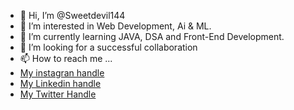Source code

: - 👋 Hi, I’m @Sweetdevil144
- 👀 I’m interested in Web Development, Ai & ML.
- 🌱 I’m currently learning JAVA, DSA and Front-End Development.
- 💞️ I’m looking for a successful collaboration
- 📫 How to reach me ...
- [My instagran handle](https://www.instagram.com/abhinav_pandey_1230/)
- [My Linkedin handle](https://www.linkedin.com/in/abhinav-pandey-441504252)
- [My Twitter Handle](https://twitter.com/Abhinav_1230)

<!---
Sweetdevil144/Sweetdevil144 is a ✨ special ✨ repository because its `README.md` (this file) appears on your GitHub profile.
You can click the Preview link to take a look at your changes.
--->
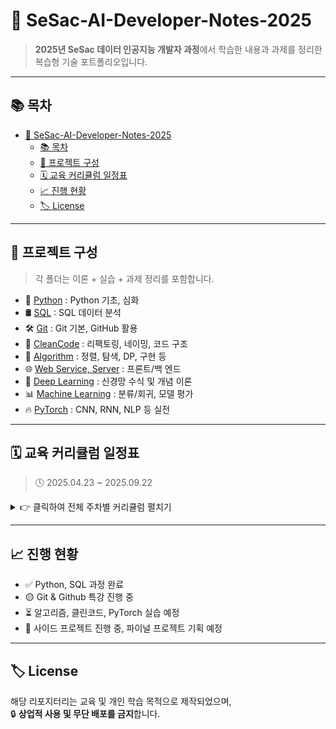 # 🌱 SeSac-AI-Developer-Notes-2025


> **2025년 SeSac 데이터 인공지능 개발자 과정**에서 학습한 내용과 과제를 정리한 복습형 기술 포트폴리오입니다.  

---

## 📚 목차

- [🌱 SeSac-AI-Developer-Notes-2025](#-sesac-ai-developer-notes-2025)
  - [📚 목차](#-목차)
  - [📂 프로젝트 구성](#-프로젝트-구성)
  - [🗓️ 교육 커리큘럼 일정표](#️-교육-커리큘럼-일정표)
  - [📈 진행 현황](#-진행-현황)
  - [🏷️ License](#️-license)

---

## 📂 프로젝트 구성

> 각 폴더는 이론 + 실습 + 과제 정리를 포함합니다.

- 🐍 [Python](./01_Python/) : Python 기초, 심화
- 🛢️ [SQL](./02_SQL/) : SQL 데이터 분석
- 🛠️ [Git](./03_Git/) : Git 기본, GitHub 활용
- 🧹 [CleanCode](./04_CleanCode/) : 리팩토링, 네이밍, 코드 구조
- 🧮 [Algorithm](./05_Algorithm/) : 정렬, 탐색, DP, 구현 등
- 🌐 [Web Service, Server](./06_Web_Service_Server) : 프론트/백 엔드 
- 🧠 [Deep Learning](./07_DeepLearning/) : 신경망 수식 및 개념 이론
- 📊 [Machine Learning](./08_Machine_Learning/) : 분류/회귀, 모델 평가
- 🔥 [PyTorch](./09_PyTorch/) : CNN, RNN, NLP 등 실전

---

## 🗓️ 교육 커리큘럼 일정표

> 🕓 2025.04.23 ~ 2025.09.22

<details>
<summary>👉 클릭하여 전체 주차별 커리큘럼 펼치기</summary>

| 주차 | 기간 | 과정명 | 주요 내용 |
|------|------------|-------------------------|----------------------------|
| 1주차 | 04.23 ~ 04.25 | 🐍 **Python 기초&실습** | 자료형, 조건문, 반복문 |
| 2주차 | 04.28 ~ 05.02 | 🐍 **Python 기초&실습** | 함수, 클래스, 파일 입출력 |
| 3주차 | 05.07 ~ 05.08 | 🐍 **Python 기초&실습** | 실습 정리 및 종합 |
| 4주차 | 05.09 ~ 05.14 | 🧩 **Python 심화** | 예외 처리, 모듈, 고급 문법 |
| 5주차 | 05.15 | 🤖 **인공지능 특강** | AI 개요 및 산업 적용 사례 |
| 5주차 | 05.16 ~ 05.21 | 🛢️ **SQL 데이터 분석** | SELECT, JOIN, GROUP BY |
| 6주차 | 05.22 ~ 05.23 | 🛠️ **Git 협업툴** | Git 기본, GitHub 활용 |
| 6주차 | 05.26 | 🤖 **인공지능 특강** | AI 윤리, 활용 사례 |
| 6주차 | 05.27 | 💼 **취업특강** | 이력서, 포트폴리오 전략 |
| 7주차 | 05.28 ~ 06.03 | 🧹 **클린코드** | 리팩토링, 네이밍, 코드 구조 |
| 8~10주차 | 06.04 ~ 06.18 | 🧮 **알고리즘 실습** | 정렬, 탐색, DP, 구현 등 |
| 11주차 | 06.19 | 🤖 **인공지능 특강** | 고급 AI 주제 |
| 11~12주차 | 06.20 ~ 06.24 | 🌐 **웹서비스** | HTML/CSS/JS 프론트엔드 |
| 12주차 | 06.25 ~ 06.27 | 🖥️ **웹서버** | Flask, Django 백엔드 |
| 13주차 | 06.30 ~ 07.03 | 🧠 **딥러닝 이론** | 신경망 수식 및 개념 |
| 14주차 | 07.04 ~ 07.10 | 📊 **머신러닝** | 분류/회귀, 모델 평가 |
| 15~20주차 | 07.11 ~ 08.21 | 🔥 **딥러닝 (PyTorch)** | CNN, RNN, NLP 등 실전 |
| 21주차 | 08.22 ~ 08.26 | 🔁 **딥러닝 정리** | 복습 및 프로젝트 준비 |
| 22~28주차 | 08.27 ~ 09.22 | 🚀 **파이널 프로젝트** | 기획 → 개발 → 발표 |

</details>

---

## 📈 진행 현황

- ✅ Python, SQL 과정 완료
- 🟡 Git & Github 특강 진행 중
- ⏳ 알고리즘, 클린코드, PyTorch 실습 예정
- 🚀 사이드 프로젝트 진행 중, 파이널 프로젝트 기획 예정

---

## 🏷️ License

해당 리포지터리는 교육 및 개인 학습 목적으로 제작되었으며,  
🔒 **상업적 사용 및 무단 배포를 금지**합니다.
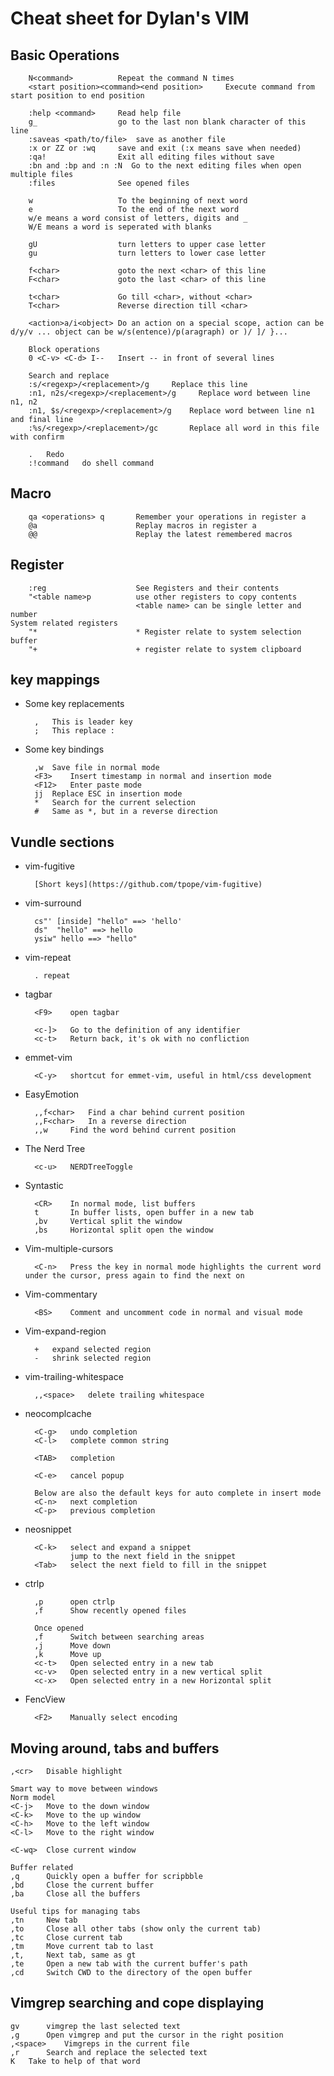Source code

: Cheat sheet for Dylan's VIM
========

Basic Operations
--------

        N<command>          Repeat the command N times
        <start position><command><end position>     Execute command from start position to end position

        :help <command>     Read help file
        g_                  go to the last non blank character of this line
        :saveas <path/to/file>  save as another file
        :x or ZZ or :wq     save and exit (:x means save when needed)
        :qa!                Exit all editing files without save
        :bn and :bp and :n :N  Go to the next editing files when open multiple files
        :files              See opened files

        w                   To the beginning of next word
        e                   To the end of the next word
        w/e means a word consist of letters, digits and _
        W/E means a word is seperated with blanks

        gU                  turn letters to upper case letter
        gu                  turn letters to lower case letter

        f<char>             goto the next <char> of this line
        F<char>             goto the last <char> of this line

        t<char>             Go till <char>, without <char>
        T<char>             Reverse direction till <char>

        <action>a/i<object> Do an action on a special scope, action can be d/y/v ... object can be w/s(entence)/p(aragraph) or )/ ]/ }...

        Block operations
        0 <C-v> <C-d> I--   Insert -- in front of several lines

        Search and replace
        :s/<regexp>/<replacement>/g     Replace this line
        :n1, n2s/<regexp>/<replacement>/g     Replace word between line n1, n2
        :n1, $s/<regexp>/<replacement>/g    Replace word between line n1 and final line
        :%s/<regexp>/<replacement>/gc       Replace all word in this file with confirm

        .   Redo
        :!command   do shell command


Macro
--------

        qa <operations> q       Remember your operations in register a
        @a                      Replay macros in register a
        @@                      Replay the latest remembered macros


Register
--------

        :reg                    See Registers and their contents
        "<table name>p          use other registers to copy contents
                                <table name> can be single letter and number
    System related registers
        "*                      * Register relate to system selection buffer
        "+                      + register relate to system clipboard


key mappings
--------

- Some key replacements

        ,   This is leader key
        ;   This replace :

- Some key bindings

        ,w  Save file in normal mode
        <F3>    Insert timestamp in normal and insertion mode
        <F12>   Enter paste mode
        jj  Replace ESC in insertion mode
        *   Search for the current selection
        #   Same as *, but in a reverse direction



Vundle sections
--------

- vim-fugitive

        [Short keys](https://github.com/tpope/vim-fugitive)

- vim-surround

        cs"' [inside] "hello" ==> 'hello'
        ds"  "hello" ==> hello
        ysiw" hello ==> "hello"

- vim-repeat

        . repeat

- tagbar

        <F9>    open tagbar

        <c-]>   Go to the definition of any identifier
        <c-t>   Return back, it's ok with no confliction

- emmet-vim

        <C-y>   shortcut for emmet-vim, useful in html/css development


- EasyEmotion

        ,,f<char>   Find a char behind current position
        ,,F<char>   In a reverse direction
        ,,w     Find the word behind current position

- The Nerd Tree

        <c-u>   NERDTreeToggle

- Syntastic

        <CR>    In normal mode, list buffers
        t       In buffer lists, open buffer in a new tab
        ,bv     Vertical split the window
        ,bs     Horizontal split open the window

- Vim-multiple-cursors

        <C-n>   Press the key in normal mode highlights the current word under the cursor, press again to find the next on

- Vim-commentary

        <BS>    Comment and uncomment code in normal and visual mode

- Vim-expand-region

        +   expand selected region
        -   shrink selected region

- vim-trailing-whitespace

        ,,<space>   delete trailing whitespace

- neocomplcache

        <C-g>   undo completion
        <C-l>   complete common string

        <TAB>   completion

        <C-e>   cancel popup

        Below are also the default keys for auto complete in insert mode
        <C-n>   next completion
        <C-p>   previous completion

- neosnippet

        <C-k>   select and expand a snippet
                jump to the next field in the snippet
        <Tab>   select the next field to fill in the snippet

- ctrlp

        ,p      open ctrlp
        ,f      Show recently opened files

        Once opened
        ,f      Switch between searching areas
        ,j      Move down
        ,k      Move up
        <c-t>   Open selected entry in a new tab
        <c-v>   Open selected entry in a new vertical split
        <c-x>   Open selected entry in a new Horizontal split

- FencView

        <F2>    Manually select encoding


Moving around, tabs and buffers
--------

    ,<cr>   Disable highlight

    Smart way to move between windows
    Norm model
    <C-j>   Move to the down window
    <C-k>   Move to the up window
    <C-h>   Move to the left window
    <C-l>   Move to the right window

    <C-wq>  Close current window

    Buffer related
    ,q      Quickly open a buffer for scripbble
    ,bd     Close the current buffer
    ,ba     Close all the buffers

    Useful tips for managing tabs
    ,tn     New tab
    ,to     Close all other tabs (show only the current tab)
    ,tc     Close current tab
    ,tm     Move current tab to last
    ,t,     Next tab, same as gt
    ,te     Open a new tab with the current buffer's path
    ,cd     Switch CWD to the directory of the open buffer

Vimgrep searching and cope displaying
--------

    gv      vimgrep the last selected text
    ,g      Open vimgrep and put the cursor in the right position
    ,<space>    Vimgreps in the current file
    ,r      Search and replace the selected text
    K   Take to help of that word

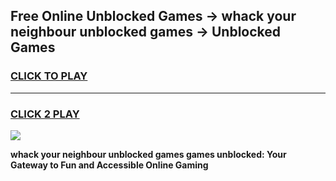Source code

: 
## Free Online Unblocked Games → whack your neighbour unblocked games → Unblocked Games
<h3>
<a href="https://premium.freeplayer.one?title=whack_your_neighbour_unblocked_games&ref=21F">CLICK TO PLAY</a></h3>
<hr>

<h3>
<a href="https://premium.freeplayer.one?title=whack_your_neighbour_unblocked_games&ref=21F">CLICK 2 PLAY</a>
  
</h3>

<a href="https://premium.freeplayer.one?title=whack_your_neighbour_unblocked_games&ref=21F/"><img src="https://clearcache.store/games.png"></a>


**whack your neighbour unblocked games games unblocked: Your Gateway to Fun and Accessible Online Gaming**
+===+
[Exercise objective] Convert the part that opens with the line containing "is leader key" and closes with the line containing "- Syntastic", both included, into a Markdown table with the columns No. and Line. Number each line in order and leave out blank lines.

[Result of the task]
| No. | Line |
|---|---|
| 1 |         ,   This is leader key |
| 2 |         ;   This replace : |
| 3 | - Some key bindings |
| 4 |         ,w  Save file in normal mode |
| 5 |         <F3>    Insert timestamp in normal and insertion mode |
| 6 |         <F12>   Enter paste mode |
| 7 |         jj  Replace ESC in insertion mode |
| 8 |         *   Search for the current selection |
| 9 |         #   Same as *, but in a reverse direction |
| 10 | Vundle sections |
| 11 | -------- |
| 12 | - vim-fugitive |
| 13 |         [Short keys](https://github.com/tpope/vim-fugitive) |
| 14 | - vim-surround |
| 15 |         cs"' [inside] "hello" ==> 'hello' |
| 16 |         ds"  "hello" ==> hello |
| 17 |         ysiw" hello ==> "hello" |
| 18 | - vim-repeat |
| 19 |         . repeat |
| 20 | - tagbar |
| 21 |         <F9>    open tagbar |
| 22 |         <c-]>   Go to the definition of any identifier |
| 23 |         <c-t>   Return back, it's ok with no confliction |
| 24 | - emmet-vim |
| 25 |         <C-y>   shortcut for emmet-vim, useful in html/css development |
| 26 | - EasyEmotion |
| 27 |         ,,f<char>   Find a char behind current position |
| 28 |         ,,F<char>   In a reverse direction |
| 29 |         ,,w     Find the word behind current position |
| 30 | - The Nerd Tree |
| 31 |         <c-u>   NERDTreeToggle |
| 32 | - Syntastic |